An overview of Valerie Porr’s book:
Overcoming Borderline Personality Disorder: A Family Guide for Healing and Change (2010)
by Sheryl Bruce, Counselor,
published in the March 2012 Newsletter of Friends for Mental Health, Canada
(Author’s note: please read the entire book if you have a loved one with BPD. There is a description of the BPD neurological problems, validation, Dialectical behaviour therapy and mentalization)
Families must try new strategies especially when their loved one refuses to get help.
Be assured that I do not want to blame parents for causing the problem. Parents have been blamed for far too many years. However, parents can change their attitudes and improve their communication skills which will help their adult child.
When parents use validation, the emotionality of a person with borderline will decrease.
This strategy will help those with ill spouses or ill parents too.
Validation is mentioned in Marsha Linehan’s Skills Training Manual for Treating Borderline Personality Disorder (BPD). To understand validation, we need to understand the biosocial theory of BPD. The main tenet of Linehan’s biosocial theory is that “the core disorder in BPD is emotional dysregulation. In other words, people with BPD have difficulties regulating several, if not all, their emotions.”

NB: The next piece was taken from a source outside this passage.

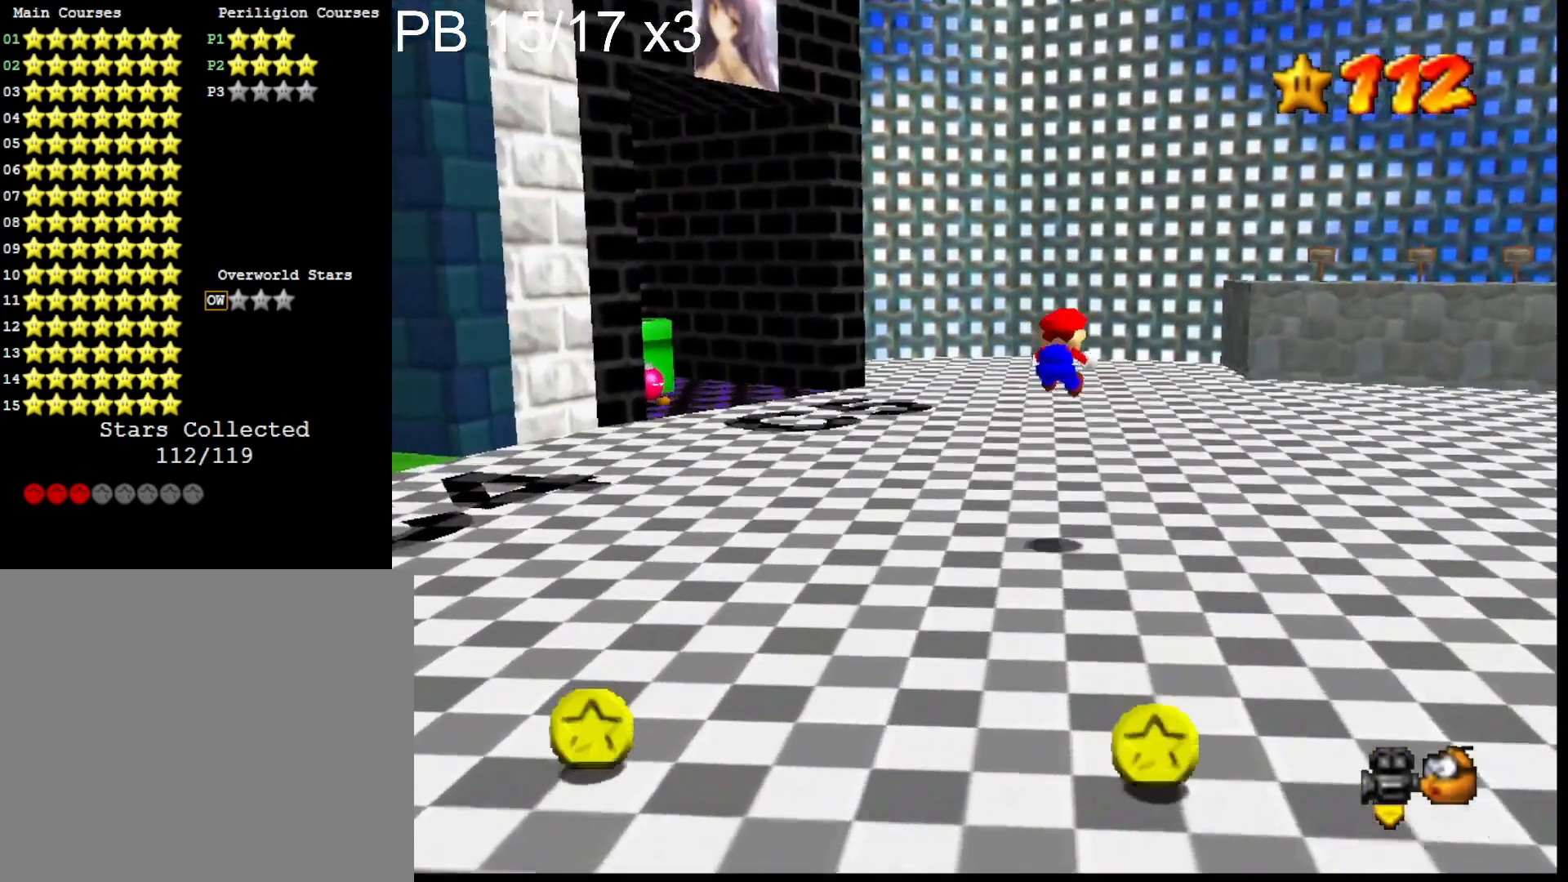
{"buttons": [], "left_stick": "up", "right_stick": "center", "events": [[167, "right_stick", "up"], [333, "right_stick", "center"]]}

There is a biological component and an environmental component. She posits that their problems occur because of an emotional vulnerability of the child and maladaptive or inadequate responses from their environment to emotion modulation strategies. She suggests that a child can have problems either because parents are unable to sooth their children due to the child’s over emotionality and /or the over emotionality of the child creates an environment that causes the parents to react in invalidating ways.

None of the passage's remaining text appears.